Sementara terkait dengan melempar jumroh pada hari-hari tasyriq yaitu hari kesebelas, dua belas dan tiga belas. Permulaan melempar semenjak tergelincirnya matahari atau semenjak pertengahan hari ketika masuk waktu duhur sampai malam hari. Kalau ada kesulitan karena penuh sesak atau faktor lainnya, maka tidak mengapa melempar malam hari sampai terbit fajar. Tidak diperbolehkan untuk melempar pada hari kesebelas, dua belas dan tiga belas sebelum tergelincir matahari. Karena Rasulullah sallallahu alaihi wa sallam tidak melempar (jumroh) melainkan setelah tergelincir matahari. Dan beliau mengatakan kepada orang-orang:

خذوا عني مناسككم

“Ambillah tata cara manasik anda semua dari diriku.”

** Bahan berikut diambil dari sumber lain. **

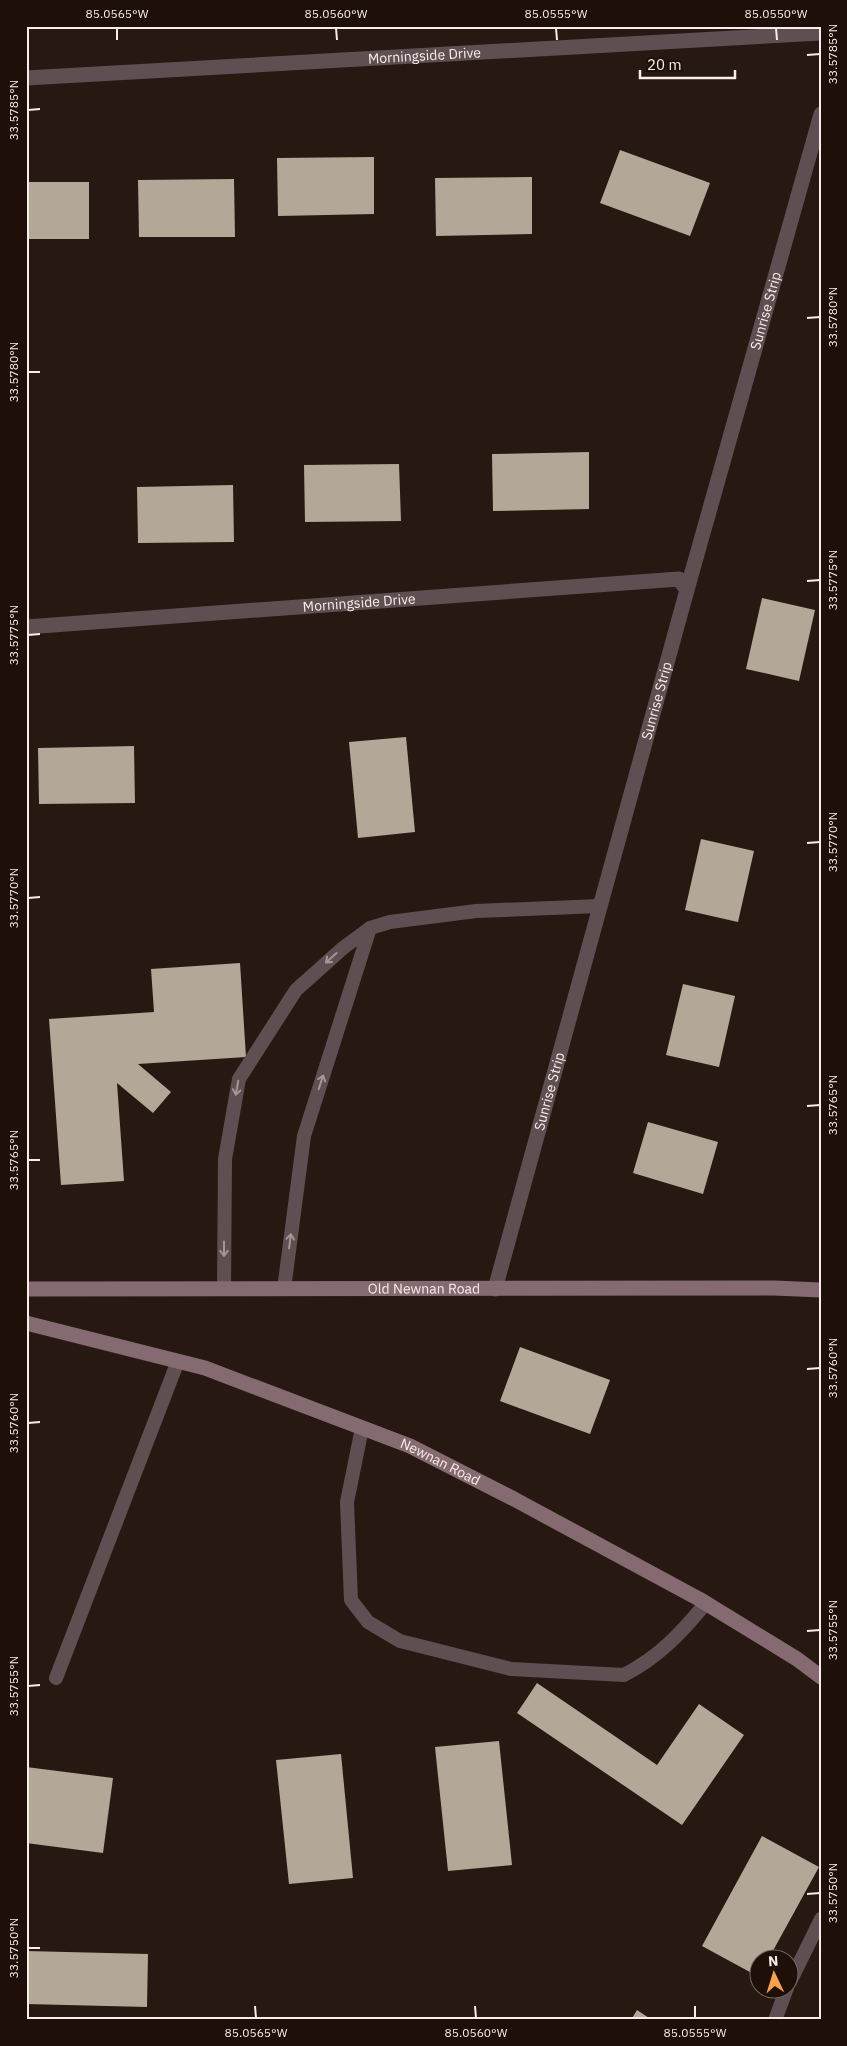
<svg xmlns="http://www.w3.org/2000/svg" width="847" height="2046" font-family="'IBM Plex Sans',sans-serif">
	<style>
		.building { fill: #b3a797 }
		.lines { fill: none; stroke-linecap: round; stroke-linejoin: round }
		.lane { stroke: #5f4f53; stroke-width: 14 }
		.street { stroke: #5f4f53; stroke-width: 15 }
		.secondary { stroke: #856b71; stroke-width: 15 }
		.oneway { stroke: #a49696 }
		.ticks { fill: none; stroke: #f8ede8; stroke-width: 2 }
		.labels { text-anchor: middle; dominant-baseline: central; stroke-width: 5; stroke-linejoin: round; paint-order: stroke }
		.street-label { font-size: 14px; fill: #f8ede8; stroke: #1e1009 }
		.neatline { fill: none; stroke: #f8ede8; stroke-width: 2 }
		.ticks-label { font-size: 12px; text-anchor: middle; fill: #f8ede8 }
	</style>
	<rect width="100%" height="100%" fill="#271912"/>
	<path class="building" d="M620,150L710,183L690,236L600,203Z
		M374,157V214L278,216L277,158Z
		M532,177V234L436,236L435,178Z
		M234,179L235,237H139L138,180Z
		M26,182H89V239H26Z
		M589,452V509L493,511L492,454Z
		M399,464L401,521L305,522L304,465Z
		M233,485L234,542L138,543L137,487Z
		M762,598L815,610L799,681L746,669Z
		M406,737L415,832L358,838L349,742Z
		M134,746L135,803L39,804L38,748Z
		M701,839L754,851L738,922L685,910Z
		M240,963L246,1057L138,1064L171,1092L153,1113L117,1083L124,1181L61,1185L49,1019L154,1012L151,969Z
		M683,984L735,996L719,1067L666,1055Z
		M648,1122L718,1142L703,1194L633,1173Z
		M520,1347L610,1380L590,1434L500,1401Z
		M537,1683L657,1765L699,1704L744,1735L682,1825L517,1713Z
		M499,1741L512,1865L448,1871L435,1747Z
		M341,1754L353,1878L289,1884L276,1760Z
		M26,1767L113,1778L103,1853L26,1843Z
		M762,1836L819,1867L769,1958H760L759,1977L702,1946Z
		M26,1951L148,1954L147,2007L26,2004Z
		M637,2010L652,2020H631Z"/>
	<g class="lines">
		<path class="lane" d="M224,1289L225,1159L239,1079L296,990L343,948L370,928L390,922L476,911L600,906
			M284,1289L304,1136L370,928
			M362,1428L347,1502L351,1600L368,1622L400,1641L511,1669L624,1675C659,1657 682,1632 706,1603
			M56,1678L178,1361
			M790,1982L821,1919
			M775,2020L787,1988"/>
		<g class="street">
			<path id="s1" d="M26,78L821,33"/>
			<path id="s2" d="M26,627L679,579L687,590"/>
			<path id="s3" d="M495,1289L687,590L821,114"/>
		</g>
		<g class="secondary">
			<path id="s4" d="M26,1289L774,1288L821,1290"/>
			<path id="s5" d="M26,1323L205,1368L410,1446L514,1499L699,1599L797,1659L821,1677"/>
		</g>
	</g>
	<defs><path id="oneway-shaft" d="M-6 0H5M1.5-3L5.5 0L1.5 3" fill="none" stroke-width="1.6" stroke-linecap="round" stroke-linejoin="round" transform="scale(1.25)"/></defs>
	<g class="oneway">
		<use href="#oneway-shaft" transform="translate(331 958) rotate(138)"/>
		<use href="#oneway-shaft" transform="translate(321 1082) rotate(-72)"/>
		<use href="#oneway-shaft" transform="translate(237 1088) rotate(100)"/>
		<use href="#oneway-shaft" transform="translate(290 1241) rotate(-83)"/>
		<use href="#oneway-shaft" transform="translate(224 1249) rotate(90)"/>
	</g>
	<path class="ticks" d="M117,28V40M336,28L337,40M556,28L557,40M776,28L777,40M807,55L820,54M28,110L40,109M807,318L820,317M28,372H40M807,581L820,580M28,635L40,634M807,843L820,842M28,898L40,897M807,1106L820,1105M28,1160H40M807,1369L820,1368M28,1423L40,1422M807,1631L820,1630M28,1686L40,1685M807,1894L820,1893M28,1948H40M255,2006L256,2018M475,2006L476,2018M695,2006V2018"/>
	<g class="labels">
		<g class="street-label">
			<text stroke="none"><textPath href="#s1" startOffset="399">Morningside Drive</textPath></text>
			<text stroke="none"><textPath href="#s3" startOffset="1015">Sunrise Strip</textPath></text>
			<text stroke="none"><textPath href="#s2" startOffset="334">Morningside Drive</textPath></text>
			<text stroke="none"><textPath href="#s3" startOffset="610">Sunrise Strip</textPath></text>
			<text stroke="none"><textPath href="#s3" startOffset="205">Sunrise Strip</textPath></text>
			<text stroke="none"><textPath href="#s4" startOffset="398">Old Newnan Road</textPath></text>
			<text stroke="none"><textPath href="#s5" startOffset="438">Newnan Road</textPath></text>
		</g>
	</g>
	<rect width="847" height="2046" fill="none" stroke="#1e1009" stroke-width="55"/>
	<g transform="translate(774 1974) rotate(356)"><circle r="24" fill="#1e1009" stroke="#756862"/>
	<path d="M0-4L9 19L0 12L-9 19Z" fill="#f8a14a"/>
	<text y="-8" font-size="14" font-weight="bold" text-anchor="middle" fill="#f8ede8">N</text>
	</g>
	<path d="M640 70v8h95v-8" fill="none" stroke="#f8ede8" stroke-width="2.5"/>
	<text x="647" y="70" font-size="15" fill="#f8ede8" stroke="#1e1009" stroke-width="4" paint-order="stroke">20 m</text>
	<rect x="28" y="28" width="792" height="1990" class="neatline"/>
	<g class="ticks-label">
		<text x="117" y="18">85.0565°W</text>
		<text x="336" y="18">85.0560°W</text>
		<text x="556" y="18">85.0555°W</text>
		<text x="776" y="18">85.0550°W</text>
		<text transform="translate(833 54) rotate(-90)" y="4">33.5785°N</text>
		<text transform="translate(14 110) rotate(-90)" y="4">33.5785°N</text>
		<text transform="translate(833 317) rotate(-90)" y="4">33.5780°N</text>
		<text transform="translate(14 372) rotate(-90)" y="4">33.5780°N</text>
		<text transform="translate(833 580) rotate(-90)" y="4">33.5775°N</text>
		<text transform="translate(14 635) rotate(-90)" y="4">33.5775°N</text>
		<text transform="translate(833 842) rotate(-90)" y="4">33.5770°N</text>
		<text transform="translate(14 898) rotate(-90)" y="4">33.5770°N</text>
		<text transform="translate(833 1105) rotate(-90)" y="4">33.5765°N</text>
		<text transform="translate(14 1160) rotate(-90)" y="4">33.5765°N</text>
		<text transform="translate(833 1368) rotate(-90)" y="4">33.5760°N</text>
		<text transform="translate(14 1423) rotate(-90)" y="4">33.5760°N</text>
		<text transform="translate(833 1630) rotate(-90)" y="4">33.5755°N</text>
		<text transform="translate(14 1686) rotate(-90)" y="4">33.5755°N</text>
		<text transform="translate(833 1893) rotate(-90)" y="4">33.5750°N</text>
		<text transform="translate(14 1948) rotate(-90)" y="4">33.5750°N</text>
		<text x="256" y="2037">85.0565°W</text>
		<text x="476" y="2037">85.0560°W</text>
		<text x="695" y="2037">85.0555°W</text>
	</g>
</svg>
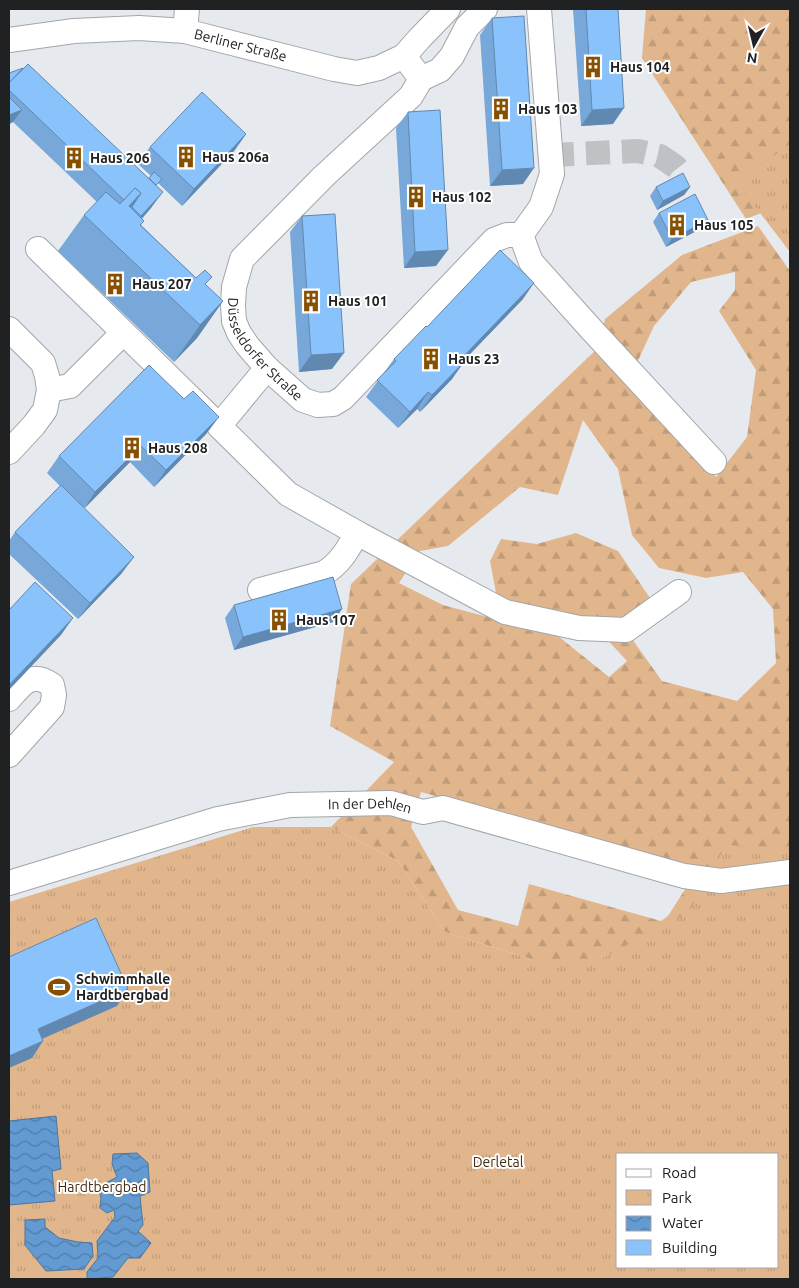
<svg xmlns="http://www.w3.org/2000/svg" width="799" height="1288" viewBox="0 0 799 1288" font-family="Ubuntu,sans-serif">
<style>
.forest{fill:url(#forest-firs);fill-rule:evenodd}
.park{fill:url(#park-tufts);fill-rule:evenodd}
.water{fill:url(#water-waves);stroke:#4e769d}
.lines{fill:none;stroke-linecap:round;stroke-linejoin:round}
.minor-tunnel{stroke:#bec2c5;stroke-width:24;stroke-dasharray:24 12;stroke-linecap:butt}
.minor-casing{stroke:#a2a6a9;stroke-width:26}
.minor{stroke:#fff;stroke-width:24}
.wall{fill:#77a8d9}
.shaded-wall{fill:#6188b0}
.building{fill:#8ac3fc;stroke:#6188b0}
.labels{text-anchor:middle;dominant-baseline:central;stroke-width:4;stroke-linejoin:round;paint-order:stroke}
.street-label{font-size:14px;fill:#202123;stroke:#fff}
.poi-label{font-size:14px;font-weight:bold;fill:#202123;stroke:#fff;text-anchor:start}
.park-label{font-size:14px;fill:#432b11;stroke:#fff}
</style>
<defs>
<pattern id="forest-firs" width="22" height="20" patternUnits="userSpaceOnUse" patternTransform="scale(1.25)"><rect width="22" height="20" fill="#e1b68d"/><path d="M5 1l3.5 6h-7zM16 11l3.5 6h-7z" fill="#c19c79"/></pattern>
<pattern id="park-tufts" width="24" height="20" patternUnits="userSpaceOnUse" patternTransform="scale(1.25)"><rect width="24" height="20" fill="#e1b68d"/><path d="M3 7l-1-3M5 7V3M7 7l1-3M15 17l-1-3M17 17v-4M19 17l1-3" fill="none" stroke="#c19c79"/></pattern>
<pattern id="water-waves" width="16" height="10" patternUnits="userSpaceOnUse" patternTransform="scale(1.25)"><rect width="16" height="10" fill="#629ad1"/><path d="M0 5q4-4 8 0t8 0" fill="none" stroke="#507da9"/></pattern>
</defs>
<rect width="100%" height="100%" fill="#e6eaee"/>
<!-- forest -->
<g class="forest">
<polygon points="646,9 790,9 790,202 746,219 642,58"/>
<path d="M758 226 790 271V912L618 1154 531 959 445 932 398 861 331 827 394 762 330 726 351 584 599 347 605 319 682 255ZM735 272V290L719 311 756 370 747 437 716 477 629 380 654 326 691 282ZM583 420 618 469 632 535 659 568 706 578 743 572 773 609 776 663 737 701 662 681 632 639V615L650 598 618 551 576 533 537 544 501 539 490 561 497 598 590 621 627 661 609 677 558 636 443 605 399 583 420 551 448 546 520 487 558 495ZM421 792 698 869 668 916 661 921 529 884 518 926 458 910 411 827Z"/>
</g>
<!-- park -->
<g class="park">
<polygon points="790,144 790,252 737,183"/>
<path d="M253 827H331L398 861 445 932 531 959 599 960 689 912 726 845 790 848V1279H9V902ZM618 1154H778V1267H618Z"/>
</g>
<!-- water -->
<g class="water">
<polygon points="56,1116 61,1169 52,1171 55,1201 9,1205 9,1121"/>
<polygon points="137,1153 148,1163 150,1192 140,1196 143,1225 138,1231 151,1243 140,1258 128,1258 113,1277 87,1279 87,1272 98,1258 97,1241 115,1217 114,1210 107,1213 100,1208 101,1198 98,1187 117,1177 112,1164 113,1154"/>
<polygon points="45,1219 45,1227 59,1238 78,1242 92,1243 93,1256 84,1269 46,1271 25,1245 25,1220"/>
</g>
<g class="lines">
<!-- minor-tunnel -->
<polyline class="minor-tunnel" points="550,155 638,151 660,156 676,167 683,176"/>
<!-- minor casing -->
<g class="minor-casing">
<g id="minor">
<polyline points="185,31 187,9"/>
<path id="s1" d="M9 40 74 31 139 28 185 31 334 69 357 73 379 68 404 56 419 39 448 9"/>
<path id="s2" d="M404 56 421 79 411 96 324 176 242 259 234 287 233 305 234 321 239 333 247 345 267 368 303 400 318 405 333 404 343 398 494 240 507 235H521"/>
<polyline points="421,79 440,70 452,56 467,27 485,9"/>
<polyline points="521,235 531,262 591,329 714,462"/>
<polyline points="521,235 541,207 552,174 539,9"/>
<polyline points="38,249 211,418"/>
<polyline points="9,329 43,363 47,376 49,390 45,410 34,425 9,452"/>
<polyline points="267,368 219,426 288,494 357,533 505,612 579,628 626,630 679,592"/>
<polyline points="49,390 70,386 123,333"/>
<path d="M260 590 324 573C340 564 348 549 357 533"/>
<path d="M9 699C23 683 31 671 52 685L54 695 52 707 9 755"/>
<path id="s3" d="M9 883 218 819 290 805 391 803 423 812 443 808 684 876 721 881 790 872"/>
</g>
</g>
<!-- minor -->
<use href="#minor" class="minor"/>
</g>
<!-- wall -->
<g class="wall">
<polygon points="573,9 618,9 613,124 581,126"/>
<polygon points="492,18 523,184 490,186 480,35"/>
<polygon points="9,73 149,178 151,176 138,164 150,147 246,134 234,151 182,206 158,183 156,186 151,208 142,219 144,221 141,225 196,278 206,286 223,301 197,338 174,362 58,251 84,215 97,202 13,122 9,124"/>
<polygon points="408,112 436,266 404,268 396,128"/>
<polygon points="656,187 690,187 684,195 657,210 650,196"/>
<polygon points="659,213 702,228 666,247 653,222"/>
<polygon points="302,216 332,369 299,372 290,232"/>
<polygon points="523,299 463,361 452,379 420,412 417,409 398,428 366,397 394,359 427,327"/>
<polygon points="207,433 154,487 130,462 84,508 122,573 78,619 9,554 9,541 15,532 60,486 47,473 59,456"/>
<polygon points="234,605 333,622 234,650 225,618"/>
</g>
<!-- shaded-wall -->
<g class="shaded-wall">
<polygon points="624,108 613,124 581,126 592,110"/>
<polygon points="22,110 13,122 9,124 9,115"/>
<polygon points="246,134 234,151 182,206 194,189"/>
<polygon points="534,168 523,184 490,186 502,170"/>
<polygon points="690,187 684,195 657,210 663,201"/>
<polygon points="163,192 151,208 129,232 141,216"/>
<polygon points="141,193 119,225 129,206"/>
<polygon points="708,220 702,228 666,247 672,239"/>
<polygon points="448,250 436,266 404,268 415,252"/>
<polygon points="534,283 523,299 449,376 461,359"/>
<polygon points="223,301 197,338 174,362 200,325"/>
<polygon points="344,353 332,369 299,372 311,355"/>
<polygon points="464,362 452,379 420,412 432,395"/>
<polygon points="428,392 417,409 398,428 410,412"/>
<polygon points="219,417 207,433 154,487 166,470"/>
<polygon points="141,446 130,462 84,509 95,492"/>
<polygon points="134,557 122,573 78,619 90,603"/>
<polygon points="342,609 333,622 234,650 243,637"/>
<polygon points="73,618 61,635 9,690 9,685"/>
<polygon points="128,989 117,1006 26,1046 38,1029"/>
<polygon points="43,1041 32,1058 9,1068 9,1056"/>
</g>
<!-- building -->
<g class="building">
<polygon points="586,9 618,9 624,108 592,110"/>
<polygon points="524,16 534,168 502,170 492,18"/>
<polygon points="28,64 163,192 141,216 132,207 141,193 135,188 124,200 9,90 9,83"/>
<polygon points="23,68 9,83 9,73"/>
<polygon points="202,92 246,134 194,189 150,147"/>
<polygon points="9,97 22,110 9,115"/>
<polygon points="440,110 448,250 415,252 408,112"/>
<polygon points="154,172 162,179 156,185 149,178"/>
<polygon points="683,173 690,187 663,201 656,187"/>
<polygon points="135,188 141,193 129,206 144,221 140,225 196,278 205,270 212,277 205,284 223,301 200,325 84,215 106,192 120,204"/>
<polygon points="695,194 708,220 672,239 659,213"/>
<polygon points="335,214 344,353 311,355 302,216"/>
<polygon points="500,250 534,283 461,359 464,362 432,395 428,392 410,412 377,380 396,361 394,359 426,326 427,327"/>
<polygon points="149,365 184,399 193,391 219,417 166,470 141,446 95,492 59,456"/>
<polygon points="61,485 134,557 90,603 15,532"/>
<polygon points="333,577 342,609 243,637 234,605"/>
<polygon points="35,582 73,618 9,685 9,610"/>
<polygon points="96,918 128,989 38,1029 43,1041 9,1056 9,957"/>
</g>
<!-- icons -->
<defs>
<g id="building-bare" transform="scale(1.725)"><path d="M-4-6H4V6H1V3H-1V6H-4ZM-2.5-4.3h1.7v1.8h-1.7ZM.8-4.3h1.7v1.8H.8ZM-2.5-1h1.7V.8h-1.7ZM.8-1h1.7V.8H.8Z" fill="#874f00" stroke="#fff" stroke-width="2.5" paint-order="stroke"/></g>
<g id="stadium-bare" transform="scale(1.725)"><path d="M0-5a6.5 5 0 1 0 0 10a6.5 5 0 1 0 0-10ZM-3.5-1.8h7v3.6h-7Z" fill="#874f00" stroke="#fff" stroke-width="2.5" paint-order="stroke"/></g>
</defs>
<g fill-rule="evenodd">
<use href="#building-bare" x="593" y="67"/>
<use href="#building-bare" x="501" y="109"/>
<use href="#building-bare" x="186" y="157"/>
<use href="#building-bare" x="74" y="158"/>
<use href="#building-bare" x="416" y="197"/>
<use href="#building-bare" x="677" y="225"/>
<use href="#building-bare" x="115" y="284"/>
<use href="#building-bare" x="311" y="301"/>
<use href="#building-bare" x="431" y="359"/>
<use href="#building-bare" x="132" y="448"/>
<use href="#building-bare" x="279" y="620"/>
<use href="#stadium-bare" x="59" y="987"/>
</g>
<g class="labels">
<!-- street labels -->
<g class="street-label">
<text stroke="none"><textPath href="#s1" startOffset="234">Berliner Straße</textPath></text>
<text stroke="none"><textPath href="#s2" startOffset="386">Düsseldorfer Straße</textPath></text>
<text stroke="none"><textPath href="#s3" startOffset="372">In der Dehlen</textPath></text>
</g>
<!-- poi labels -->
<g class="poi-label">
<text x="610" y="67">Haus 104</text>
<text x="518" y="109">Haus 103</text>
<text x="202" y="157">Haus 206a</text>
<text x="90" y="158">Haus 206</text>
<text x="432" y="197">Haus 102</text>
<text x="694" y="225">Haus 105</text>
<text x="132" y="284">Haus 207</text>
<text x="328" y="301">Haus 101</text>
<text x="448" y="359">Haus 23</text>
<text x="148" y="448">Haus 208</text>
<text x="296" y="620">Haus 107</text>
<text x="76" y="979">Schwimmhalle<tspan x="76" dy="16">Hardtbergbad</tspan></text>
</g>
<!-- park labels -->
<g class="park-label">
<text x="498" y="1162">Derletal</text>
<text x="102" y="1187">Hardtbergbad</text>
</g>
</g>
<!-- border -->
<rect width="799" height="1288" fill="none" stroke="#202123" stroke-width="20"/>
<!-- legend -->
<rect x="616" y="1153" width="162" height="115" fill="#ffffff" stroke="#a6a6a7"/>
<rect x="626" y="1169" width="25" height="8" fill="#ffffff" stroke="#a6a6a7"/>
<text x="662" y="1178" font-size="15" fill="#202123">Road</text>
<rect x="626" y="1190" width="25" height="15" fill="url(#park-tufts)" stroke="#a6a6a7"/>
<text x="662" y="1203" font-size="15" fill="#202123">Park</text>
<rect x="626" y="1216" width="25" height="15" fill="url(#water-waves)" stroke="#a6a6a7"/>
<text x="662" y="1228" font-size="15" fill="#202123">Water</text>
<rect x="626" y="1240" width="25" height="15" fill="#8ac3fc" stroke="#a6a6a7"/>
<text x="662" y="1253" font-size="15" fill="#202123">Building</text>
<!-- north arrow -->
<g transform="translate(754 45) rotate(188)" stroke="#ffffff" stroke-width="4" paint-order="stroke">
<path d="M0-4L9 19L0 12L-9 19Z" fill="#202123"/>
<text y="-8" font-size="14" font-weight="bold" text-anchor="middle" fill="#202123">N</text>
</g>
</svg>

Rasulullah sallallahu alaihi wa sallam mengakhirkan waktu melempar pada waktu seperti ini (setelah tergelincir) padahal sangat panas dan tidak melempar di awal waktu pagi padahal dingin dan lebih mudah. Hal itu menandakan tidak diperbolehkan melempar sebelum waktu ini (tergelincir). Juga menunjukkan bahwa Rasulullah sallallahu alaihi wa sallam melempar ketika tergelincir (matahri) sebelum menunaikan shalat zuhur. Hal ini menunjukkan tidak diperbolehkan melempar sebelum tergelincir. Kalau tidak begitu, pastinya melempar sebelum tergelincir akan menjadi lebih utama. Karena untuk shalat zuhur pada awal waktunya. Karena shalat di awal waktu itu lebih utama. Kesimpulannya bahwa dalil-dalil itu menunjukan bahwa melempar pada hari-hari tasyriq tidak diperbolehkan sebelum tergelincir matahari.

Fatawa Arkanil Islam, hal. 560.

Beliau juga mengatakan, “Melempar jumroh aqobah pada hari ied selesai dengan terbitnya fajar pada hari kesebelas. Dan dimulai semenjak akhir malam nahr untuk kalangan yang lemah dan yang semisalnya tidak mampu berdesakan dengan orang-orang.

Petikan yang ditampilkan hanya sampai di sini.